3D Model of Human TRMT5
(A) Ribbon presentation of the Methanocaldococcus jannaschii aTrm5–tRNACys(GCA)–AdoMet complex structure. The fragment of structure typical for the AdoMet-dependent methyltransferases superfamily (SCOP: SSF53335) is colored gray (the remaining portion of aTrm5 is colored cyan). tRNACys is colored light orange, and G37 is presented as a stick model. SAM are depicted as stick models and carbon atoms are yellow. The residues that are key for catalysis32 are indicated in green.

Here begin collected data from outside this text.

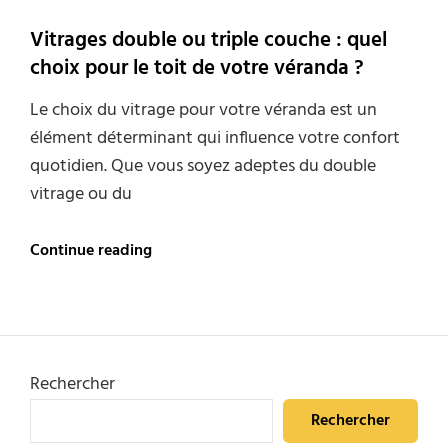
Vitrages double ou triple couche : quel
choix pour le toit de votre véranda ?
Le choix du vitrage pour votre véranda est un
élément déterminant qui influence votre confort
quotidien. Que vous soyez adeptes du double
vitrage ou du
Vitrages
Continue reading
double
ou
triple
couche
:
quel
Rechercher
choix
pour
Rechercher
le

(B) Detailed view of the structural model of the catalytic site of aTrm5. Color coding is the same as in panel (A).
(C) Detailed view of the 3D model of the predicted catalytic site of human TRMT5. TRMT5 residues corresponding to the catalytically important amino acids in aTrm5 are indicated in dark green. Seven out of nine catalytically important residues are absolutely conserved in TRMT5 and aTrm5, and the remaining two, His289 (Methanocaldococcus jannaschii Arg186) and Arg454 (Methanocaldococcus jannaschii Lys318), share very similar chemical properties between the two proteins. The residues mutated in individuals 73901 and 65205, Arg291 and Met389, respectively, are indicated in red.